This page includes lines, whether descriptive or quotational, that would go well in a story.
- "Blast off, we have blast off!"
- "Sure thing, sugar!"
- "OK, cowboy!"
- "My opinion is your opinion."
- "My onion is your onion."
- "Things are an illusion. Only the truth is real."
- Or the same, but with "math" instead of "truth".
- "...transcendental..." "Oh, you're into spiritual stuff?" "No, I mean, transcending spirituality and all that human stuff."
- (At a serious occasion) "Bro, how do you spell Sriracha?"
- "Is that a real, live moustache?"
- (Angry, serious man) "If you get cancer, that means you didn't try hard enough!"
- (Coach to cancer patient or double leg amputee) "All right, walk it off."

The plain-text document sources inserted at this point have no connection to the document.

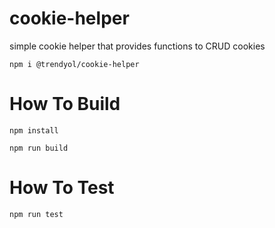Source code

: # cookie-helper
simple cookie helper that provides functions to CRUD cookies

`npm i @trendyol/cookie-helper`

# How To Build

`npm install`

`npm run build`

# How To Test

`npm run test`
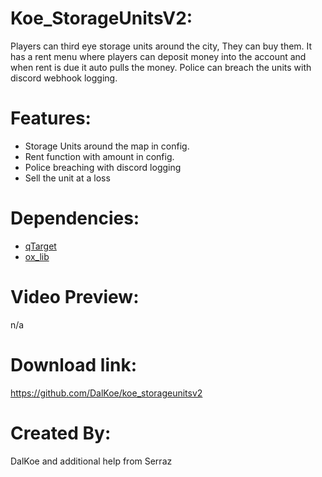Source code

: 
 
# Koe_StorageUnitsV2:
Players can third eye storage units around the city, They can buy them. It has a rent menu where players can deposit money into the account and when rent is due it auto pulls the money. Police can breach the units with discord webhook logging. 

# Features:
* Storage Units around the map in config.
* Rent function with amount in config.
* Police breaching with discord logging
* Sell the unit at a loss

# Dependencies:
* [qTarget](https://github.com/overextended/qtarget)
* [ox_lib](https://github.com/overextended/ox_lib)

# Video Preview:
n/a

# Download link:
https://github.com/DalKoe/koe_storageunitsv2

# Created By:
DalKoe and additional help from Serraz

- "Yes, sometimes I say to mosquitoes, 'How dare you bite me, one of the greatest men alive?!'"
- "...a 5% increase in blow job creation this quarter..."
- "Take another sit in the great bathtub of life."
- "It's all a miracle, even the parts that suck!"
- "Happy as a man in cunt!"
- "For man, pussy is both the beginning and the end."
- "Yesterday's failure is today's fuel."
- "What's good for you is doing what's important."
- "When normal is getting drunk and hating, I sure fucking hope I'm eccentric."
- "After gay, then gay and lesbian, LGB, LGBT, LGBTQ, etc, I think we should just skip to ABCDEFGHIJKLMNOPQRSTUVWXYZ!"
- "I'm pansexual. I'm attracted to pans."
- "All I want for Christmas is an exoskeleton."
- "You kneed him in the balls or you need him in the balls or you knead him in the balls?"
- "If sunblock were a person, it would probably never get a sunburn."
- In the future, Americans will live in houses so big that you can drive a car through them, and only get out for sex, so once a month.
- Rice is like the ultimate test of human maturity.
- (Because it takes patience and wisdom to prepare it properly...)
- (And it tastes great!)
- You can't cram for the exam at the school of life.
- In life, you can't have it all, but you can enjoy what you have.